The junior studio art major won “Best in Show” Sunday afternoon at the 46th annual USI Juried Student Art Exhibition. The show features 147 pieces of student artwork chosen from 397 submitted.

McKain won the award for a two-dimensional painting.

He said he has made more meaningful pieces lately that deal with bullying and getting picked on.

“They are either being picked on for a good reason or a bad reason,” McKain said. “So it deals with the ups and downs of what everyone goes through in life, good or bad.”

He said he felt weird receiving the award again after recieving it last year for a three-dimensional piece.

“Before I started taking classes, I would do a lot of painting and sculptures, but I was just self-taught,” he said. “I really didn’t know the right ways of doing anything, even this painting. I think what I have learned through myself over time.”

He describes the painting as more of a mirage because of the detail and the way the painting covers the canvas completely.

“I stayed with five colors, so a solid color scheme, and it is easy to work with but hard to balance stuff out,” he said.

He said he worked on the piece on and off for a month last year and returned to it this year.

“(The painting) may not be finished,” McKain said. “But it is for now.”

Kathryn Waters, director of the McCutchan Art Center/Pace Galleries, said juror Jim Bryant, a graphic design professor and printmaker at Murray State University, did well when it came to selecting the art.

Waters said they awarded $9,000 in scholarships, merit awards and some purchase awards, which will go into the university’s collection.

At one point, Waters said she was happy to see all the support the students had from families, friends and significant others.

“It was like the academy awards,” Waters said smiling.

Kiara Perkins, a senior studio art major, was awarded the Academic Achievement in two-dimensional Studio Art scholarship.
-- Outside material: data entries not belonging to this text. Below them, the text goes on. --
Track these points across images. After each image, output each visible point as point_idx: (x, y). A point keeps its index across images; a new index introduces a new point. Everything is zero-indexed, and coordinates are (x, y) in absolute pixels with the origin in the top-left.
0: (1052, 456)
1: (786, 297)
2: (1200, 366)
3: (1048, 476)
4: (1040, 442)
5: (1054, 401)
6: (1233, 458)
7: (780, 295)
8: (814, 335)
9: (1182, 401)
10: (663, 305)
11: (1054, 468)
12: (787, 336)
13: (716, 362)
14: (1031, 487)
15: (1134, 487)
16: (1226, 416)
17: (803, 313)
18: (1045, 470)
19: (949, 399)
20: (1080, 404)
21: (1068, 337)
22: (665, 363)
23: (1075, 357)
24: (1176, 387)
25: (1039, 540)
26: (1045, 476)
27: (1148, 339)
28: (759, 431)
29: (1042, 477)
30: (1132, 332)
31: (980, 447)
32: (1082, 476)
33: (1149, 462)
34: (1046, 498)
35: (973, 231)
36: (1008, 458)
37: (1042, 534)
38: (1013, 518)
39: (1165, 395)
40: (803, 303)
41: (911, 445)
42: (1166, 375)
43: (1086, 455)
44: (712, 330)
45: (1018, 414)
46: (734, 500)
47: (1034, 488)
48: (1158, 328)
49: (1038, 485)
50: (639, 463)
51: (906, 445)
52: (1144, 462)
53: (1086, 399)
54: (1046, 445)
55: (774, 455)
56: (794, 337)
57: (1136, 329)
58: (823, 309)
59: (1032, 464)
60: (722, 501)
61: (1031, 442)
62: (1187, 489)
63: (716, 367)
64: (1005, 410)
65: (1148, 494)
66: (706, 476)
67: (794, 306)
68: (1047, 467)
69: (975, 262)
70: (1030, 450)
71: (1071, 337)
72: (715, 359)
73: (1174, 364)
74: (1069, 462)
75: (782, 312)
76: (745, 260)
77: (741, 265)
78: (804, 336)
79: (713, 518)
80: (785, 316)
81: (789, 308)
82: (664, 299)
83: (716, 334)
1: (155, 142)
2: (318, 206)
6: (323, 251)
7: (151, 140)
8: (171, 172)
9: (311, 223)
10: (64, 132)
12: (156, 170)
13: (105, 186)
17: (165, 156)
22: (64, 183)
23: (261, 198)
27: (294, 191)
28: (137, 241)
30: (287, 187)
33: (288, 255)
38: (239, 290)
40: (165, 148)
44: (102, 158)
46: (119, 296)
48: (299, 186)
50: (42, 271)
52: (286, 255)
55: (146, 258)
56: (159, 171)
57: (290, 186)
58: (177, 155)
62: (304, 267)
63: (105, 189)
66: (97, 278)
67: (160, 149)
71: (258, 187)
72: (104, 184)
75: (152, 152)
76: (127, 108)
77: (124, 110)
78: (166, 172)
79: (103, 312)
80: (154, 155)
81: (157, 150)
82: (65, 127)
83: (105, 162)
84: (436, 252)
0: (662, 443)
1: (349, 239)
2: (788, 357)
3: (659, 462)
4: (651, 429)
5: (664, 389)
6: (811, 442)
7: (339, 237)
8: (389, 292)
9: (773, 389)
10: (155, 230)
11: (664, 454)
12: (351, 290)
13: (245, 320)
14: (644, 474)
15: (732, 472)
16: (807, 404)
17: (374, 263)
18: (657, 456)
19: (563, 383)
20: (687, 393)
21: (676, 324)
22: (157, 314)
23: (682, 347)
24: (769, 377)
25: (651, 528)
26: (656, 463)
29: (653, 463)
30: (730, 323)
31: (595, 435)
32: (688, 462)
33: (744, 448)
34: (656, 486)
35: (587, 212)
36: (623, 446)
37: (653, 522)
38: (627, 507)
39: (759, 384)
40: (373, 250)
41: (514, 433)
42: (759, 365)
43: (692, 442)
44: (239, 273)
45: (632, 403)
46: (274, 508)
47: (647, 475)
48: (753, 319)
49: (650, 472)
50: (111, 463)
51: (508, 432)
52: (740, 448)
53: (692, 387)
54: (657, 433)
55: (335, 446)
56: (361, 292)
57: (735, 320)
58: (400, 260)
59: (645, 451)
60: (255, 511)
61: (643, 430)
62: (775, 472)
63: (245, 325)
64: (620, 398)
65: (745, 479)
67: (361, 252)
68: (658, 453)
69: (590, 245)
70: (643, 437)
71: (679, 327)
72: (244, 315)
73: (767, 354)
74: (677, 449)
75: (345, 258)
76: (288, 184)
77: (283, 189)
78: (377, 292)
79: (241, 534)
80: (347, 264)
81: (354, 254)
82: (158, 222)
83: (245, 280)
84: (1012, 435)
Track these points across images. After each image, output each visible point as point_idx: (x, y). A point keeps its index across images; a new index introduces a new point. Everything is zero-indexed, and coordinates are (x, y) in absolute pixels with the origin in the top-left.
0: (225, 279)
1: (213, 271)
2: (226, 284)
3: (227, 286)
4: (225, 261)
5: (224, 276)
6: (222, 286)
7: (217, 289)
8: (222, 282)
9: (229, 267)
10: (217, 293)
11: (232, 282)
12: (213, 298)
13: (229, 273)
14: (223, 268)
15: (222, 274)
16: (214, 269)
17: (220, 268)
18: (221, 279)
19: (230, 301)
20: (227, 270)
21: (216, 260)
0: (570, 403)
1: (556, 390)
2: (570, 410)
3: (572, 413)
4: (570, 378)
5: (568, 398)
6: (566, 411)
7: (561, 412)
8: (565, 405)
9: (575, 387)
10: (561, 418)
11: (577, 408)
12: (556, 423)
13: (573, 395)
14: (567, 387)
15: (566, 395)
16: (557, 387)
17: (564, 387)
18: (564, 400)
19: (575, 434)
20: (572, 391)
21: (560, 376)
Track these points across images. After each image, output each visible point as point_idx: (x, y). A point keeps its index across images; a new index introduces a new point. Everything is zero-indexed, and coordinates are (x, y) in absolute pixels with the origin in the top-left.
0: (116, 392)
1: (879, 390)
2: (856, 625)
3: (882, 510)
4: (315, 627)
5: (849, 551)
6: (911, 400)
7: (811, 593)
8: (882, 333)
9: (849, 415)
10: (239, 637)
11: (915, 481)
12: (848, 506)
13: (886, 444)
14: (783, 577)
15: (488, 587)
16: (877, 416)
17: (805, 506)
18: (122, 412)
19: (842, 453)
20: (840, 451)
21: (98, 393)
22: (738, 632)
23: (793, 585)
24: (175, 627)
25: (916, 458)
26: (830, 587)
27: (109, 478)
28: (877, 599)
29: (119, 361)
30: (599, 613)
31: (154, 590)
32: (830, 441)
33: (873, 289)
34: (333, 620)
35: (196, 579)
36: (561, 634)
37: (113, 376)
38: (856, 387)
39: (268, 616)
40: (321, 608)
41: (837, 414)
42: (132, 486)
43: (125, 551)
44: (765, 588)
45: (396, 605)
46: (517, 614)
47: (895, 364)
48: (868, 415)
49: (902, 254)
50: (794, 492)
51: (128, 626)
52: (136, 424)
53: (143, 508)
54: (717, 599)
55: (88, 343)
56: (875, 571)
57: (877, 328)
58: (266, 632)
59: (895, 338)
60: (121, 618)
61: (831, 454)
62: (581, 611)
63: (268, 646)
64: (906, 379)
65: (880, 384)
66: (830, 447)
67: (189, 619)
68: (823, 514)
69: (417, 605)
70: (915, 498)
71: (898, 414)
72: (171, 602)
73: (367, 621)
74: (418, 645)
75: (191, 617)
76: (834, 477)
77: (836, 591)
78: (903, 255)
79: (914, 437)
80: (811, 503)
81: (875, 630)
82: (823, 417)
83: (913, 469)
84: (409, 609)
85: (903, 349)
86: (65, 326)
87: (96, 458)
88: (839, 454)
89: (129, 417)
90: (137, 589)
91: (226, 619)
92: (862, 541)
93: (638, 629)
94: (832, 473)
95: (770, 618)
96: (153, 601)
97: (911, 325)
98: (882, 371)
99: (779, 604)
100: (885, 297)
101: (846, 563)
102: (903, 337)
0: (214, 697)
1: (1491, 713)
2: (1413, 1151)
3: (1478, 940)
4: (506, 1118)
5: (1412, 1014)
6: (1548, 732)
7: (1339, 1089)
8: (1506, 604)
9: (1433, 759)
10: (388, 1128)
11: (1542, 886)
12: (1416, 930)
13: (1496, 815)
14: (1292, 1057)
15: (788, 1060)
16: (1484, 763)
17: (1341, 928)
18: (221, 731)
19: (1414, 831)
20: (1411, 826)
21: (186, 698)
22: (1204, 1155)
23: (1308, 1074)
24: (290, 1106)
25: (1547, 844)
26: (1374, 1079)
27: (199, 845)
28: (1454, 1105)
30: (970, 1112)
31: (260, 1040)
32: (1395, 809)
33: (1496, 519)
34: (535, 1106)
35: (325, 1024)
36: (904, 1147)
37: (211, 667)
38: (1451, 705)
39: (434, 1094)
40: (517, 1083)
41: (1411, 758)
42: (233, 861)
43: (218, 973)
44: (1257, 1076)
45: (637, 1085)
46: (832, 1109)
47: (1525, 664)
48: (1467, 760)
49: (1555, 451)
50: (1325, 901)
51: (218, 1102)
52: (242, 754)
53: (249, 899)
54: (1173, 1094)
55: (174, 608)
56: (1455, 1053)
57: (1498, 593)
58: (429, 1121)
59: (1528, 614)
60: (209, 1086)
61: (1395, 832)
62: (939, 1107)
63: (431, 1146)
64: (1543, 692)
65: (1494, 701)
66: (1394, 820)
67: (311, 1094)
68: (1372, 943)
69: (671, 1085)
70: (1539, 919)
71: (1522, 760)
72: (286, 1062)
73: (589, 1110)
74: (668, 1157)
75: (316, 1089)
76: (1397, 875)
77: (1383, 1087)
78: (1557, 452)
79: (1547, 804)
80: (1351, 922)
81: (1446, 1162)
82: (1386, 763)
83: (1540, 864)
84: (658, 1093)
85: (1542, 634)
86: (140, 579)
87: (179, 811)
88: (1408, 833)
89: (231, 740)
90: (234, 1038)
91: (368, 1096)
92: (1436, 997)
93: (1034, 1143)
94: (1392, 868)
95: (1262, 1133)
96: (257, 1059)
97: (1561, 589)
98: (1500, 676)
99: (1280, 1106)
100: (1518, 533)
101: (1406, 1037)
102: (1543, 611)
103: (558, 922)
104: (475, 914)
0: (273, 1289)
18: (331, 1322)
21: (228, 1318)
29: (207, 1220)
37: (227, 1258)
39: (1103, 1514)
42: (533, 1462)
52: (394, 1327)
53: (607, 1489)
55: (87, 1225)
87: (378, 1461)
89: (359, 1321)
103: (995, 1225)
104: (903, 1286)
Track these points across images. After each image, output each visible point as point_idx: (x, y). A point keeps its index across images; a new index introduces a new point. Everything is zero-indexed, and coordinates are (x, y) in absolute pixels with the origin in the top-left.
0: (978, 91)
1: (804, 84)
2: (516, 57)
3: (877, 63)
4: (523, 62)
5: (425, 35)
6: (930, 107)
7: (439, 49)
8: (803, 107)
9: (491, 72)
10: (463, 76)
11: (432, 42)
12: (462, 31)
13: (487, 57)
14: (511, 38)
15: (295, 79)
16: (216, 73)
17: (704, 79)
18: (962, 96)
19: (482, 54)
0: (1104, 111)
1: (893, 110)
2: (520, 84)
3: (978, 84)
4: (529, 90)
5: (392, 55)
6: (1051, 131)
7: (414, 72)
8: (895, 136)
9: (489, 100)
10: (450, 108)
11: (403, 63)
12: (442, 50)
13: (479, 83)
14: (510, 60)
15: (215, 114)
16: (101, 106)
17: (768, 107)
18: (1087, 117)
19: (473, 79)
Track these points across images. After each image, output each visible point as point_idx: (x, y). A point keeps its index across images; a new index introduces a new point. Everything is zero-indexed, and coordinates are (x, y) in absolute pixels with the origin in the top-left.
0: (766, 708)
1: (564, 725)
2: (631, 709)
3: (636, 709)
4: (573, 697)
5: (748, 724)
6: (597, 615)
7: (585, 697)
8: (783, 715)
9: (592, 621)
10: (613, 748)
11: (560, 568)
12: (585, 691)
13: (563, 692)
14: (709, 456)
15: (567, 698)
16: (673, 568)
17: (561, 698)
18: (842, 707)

She said she appreciates anyone who appreciates her artwork.

“It’s encouraging.” Perkins said. “It’s always good to make money off of what I really want to do.”

This is Perkins’ fourth year entering artwork into the show. This year, she entered a self-portrait titled “One Time I Ate My Feelings” and won a merit award for a painting of roses, titled “Vancouver Roses.”

“I took a trip to Alaska and Vancouver (in Canada) over the summer,” she said. “They have this big park with just so many roses. It’s just amazing. I’m inspired by nature and food.”

Perkins said her drawing took more than 30 hours, which isn’t nearly as much time as she spends on other pieces.

“It’s really just about encouraging yourself and believing in yourself,” Perkins said. “Nobody is going to have your back like you do, and you really have to be your own No. 1 supporter. It is exhausting, sometimes, and sometimes you don’t feel confident in your work, but you have to keep going regardless.”